This work addresses the high computational cost of attention in large language model inference, where existing post-hoc sparsification methods introduce bias by relying on heuristic selection after attention computation, thereby impairing long-range reasoning. To overcome this, the authors propose Pre-hoc Sparsity (PrHS), a mechanism that selects critical key-value (KV) tokens before attention scoring using an information-theoretic criterion. They establish, for the first time, a theoretical bound linking KV dropping quality to mutual information loss, enabling unbiased and verifiable accuracy control. The designed three-dimensional (time, depth, layer) pre-hoc KV selector achieves substantial efficiency gains on LLaMA and Mistral architectures: it reduces retrieval costs by over 90% on GSM8K and CoQA, triples sparsity over HShare, incurs less than 1% average performance drop on LongBench, cuts attention FLOPs by 15%, and delivers a 9.9× latency speedup and 2.8× throughput increase on A100 GPUs.

A core bottleneck in large language model (LLM) inference is the cost of attending over the ever-growing key-value (KV) cache.
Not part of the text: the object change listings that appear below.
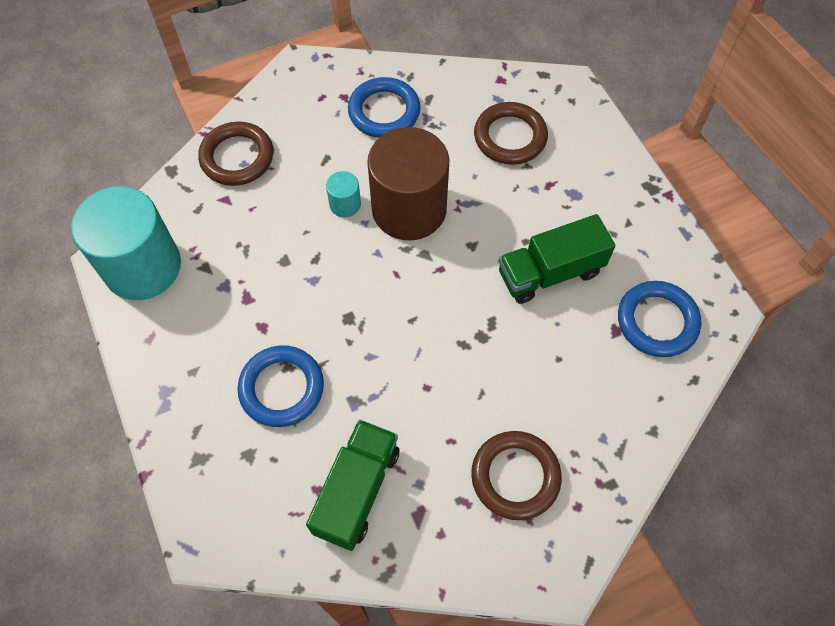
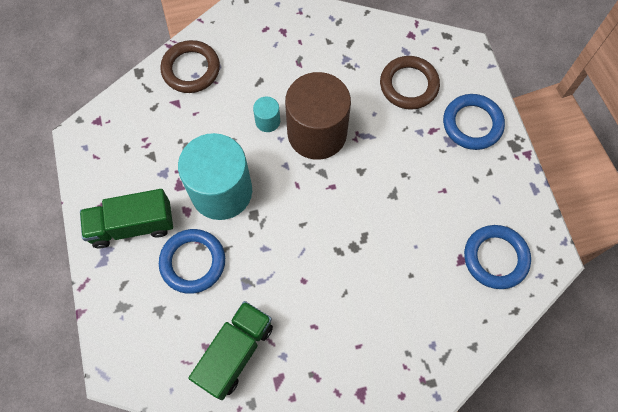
camera: 10 degrees right, 5 degrees up
turquoise cylinder [71,186,181,300] -> turquoise cylinder moved to [178,133,252,220]
blue ring [348,77,421,138] -> blue ring moved to [443,94,505,150]
brown ring [471,431,562,520] -> none
green truck [499,214,615,304] -> green truck moved to [80,189,173,248]

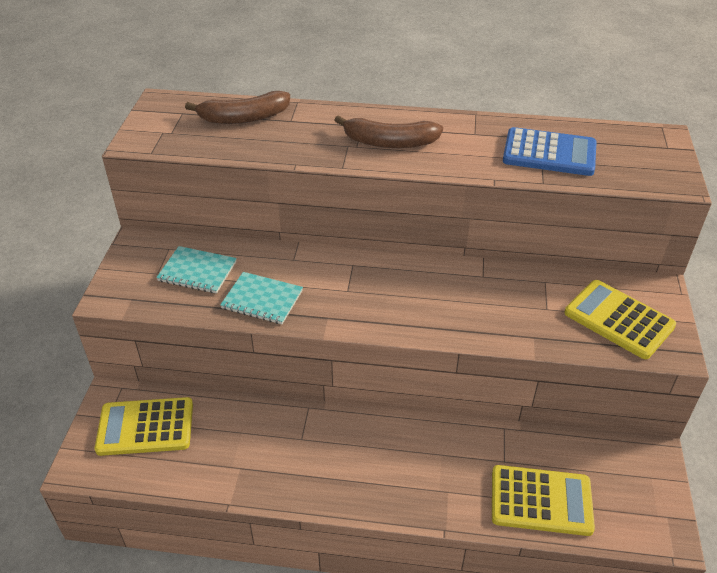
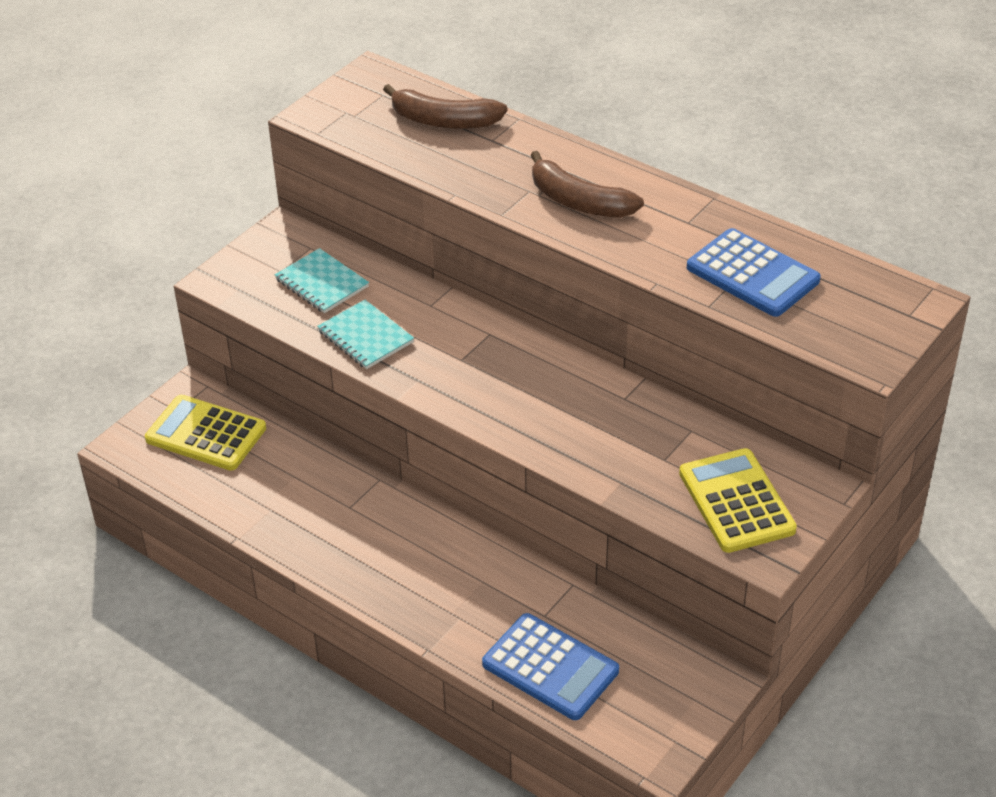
camera: 30 degrees right, 0 degrees up
yellow calculator [492,465,595,536] -> blue calculator [482,613,619,720]

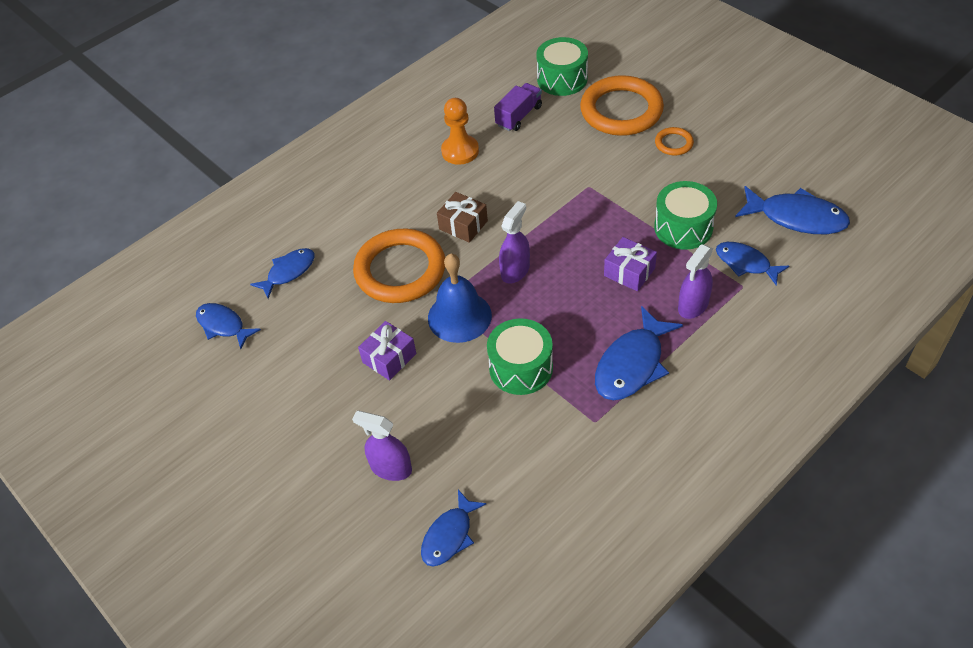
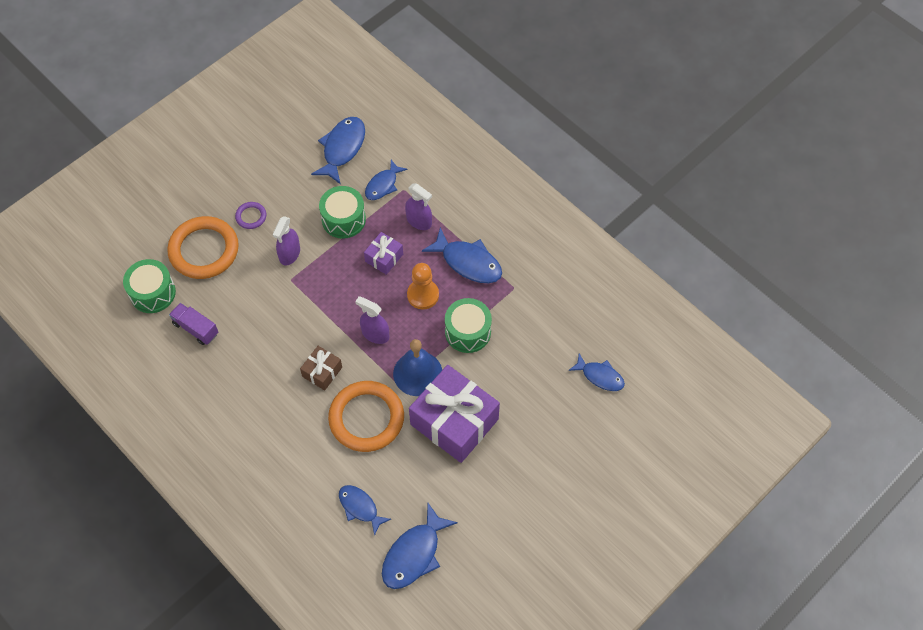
camera: 95 degrees left, 10 degrees up
blue fish [196,303,261,349] -> blue fish [382,503,458,589], size x1.55
purple spray bottle [352,411,412,481] -> purple spray bottle moved to [273,216,300,266]
purple gift [358,321,416,381] -> purple gift [409,365,500,463], size x2.12
orange pawn [441,98,479,165] -> orange pawn moved to [407,263,439,310]
orange ring [655,127,694,155] -> purple ring [235,202,266,229]

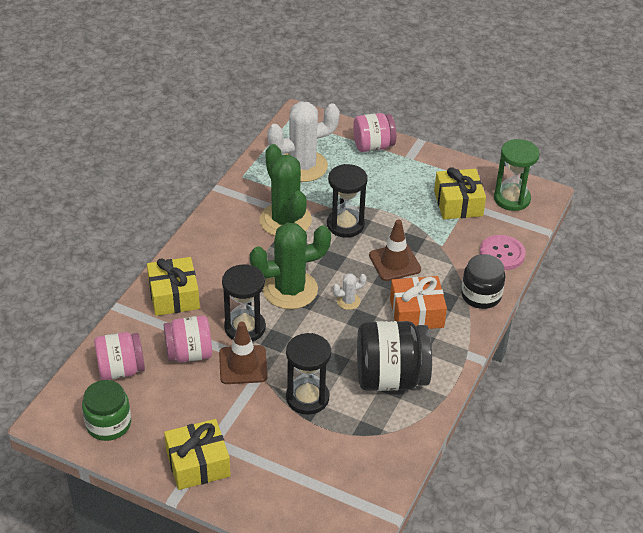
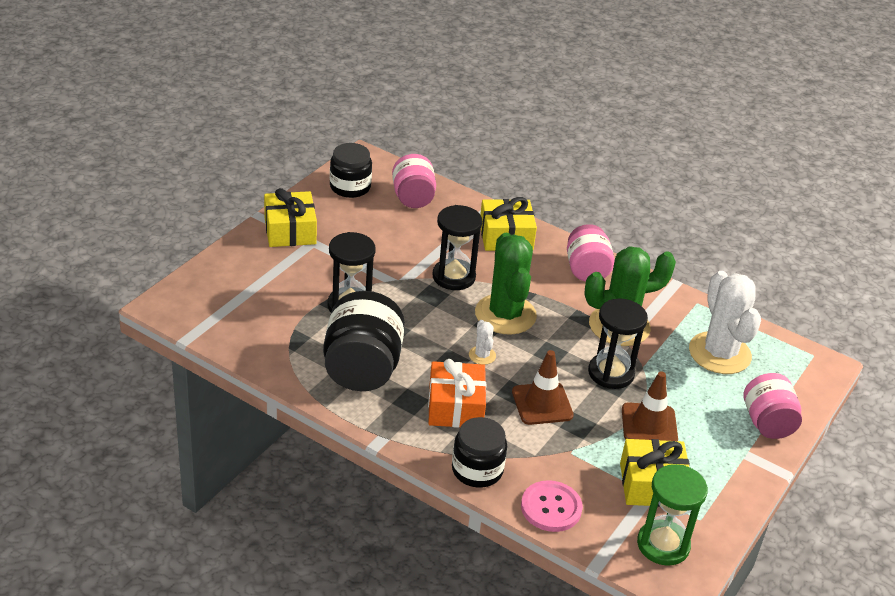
camera: 95 degrees right, 5 degrees down
green jar [82,380,131,441] -> black jar [330,143,372,198]
pink jar [164,315,212,362] -> pink jar moved to [567,224,615,281]
brown traffic cone [219,321,268,384] -> brown traffic cone moved to [622,371,678,441]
Although near-oracle top-k KV selection can preserve the quality of dense attention while sharply reducing computation and bandwidth, existing sparse methods generally rely on posterior heuristics, i.e., selectors conditioned on observed attention or proxy scores. Such conditioning introduces posterior bias: it tends to distort true token importance and miss salient tokens, thereby impairing long-range reasoning. To tackle this problem, we propose Pre-hoc Sparsity (PrHS), which selects KV entries before attention scoring and provides explicit accuracy control. Let the attention mass of discarded entries be delta (the dropped mass). Through a marginal-to-mutual-information analysis, we derive an upper bound on the mutual-information loss that depends only on the dropped mass. This relation explains failure modes of posterior heuristics and enables verifiable guarantees by controlling the dropped mass in advance. Within PrHS, we instantiate three orthogonal pre-hoc selectors along the axes of time, depth, and layer. Extensive experiments on LLaMA and Mistral families validate PrHS. Across GSM8K and CoQA, PrHS reduces retrieval overhead by over 90%, achieving 3x higher retrieval sparsity than HShare at matched or better accuracy. It incurs under 1% average degradation on LongBench, lowers attention FLOPs by about 15% versus prior sparse baselines, and yields a 9.9x speedup in attention-operator latency and 2.8x higher throughput on NVIDIA A100-80GB GPUs than the dense baseline.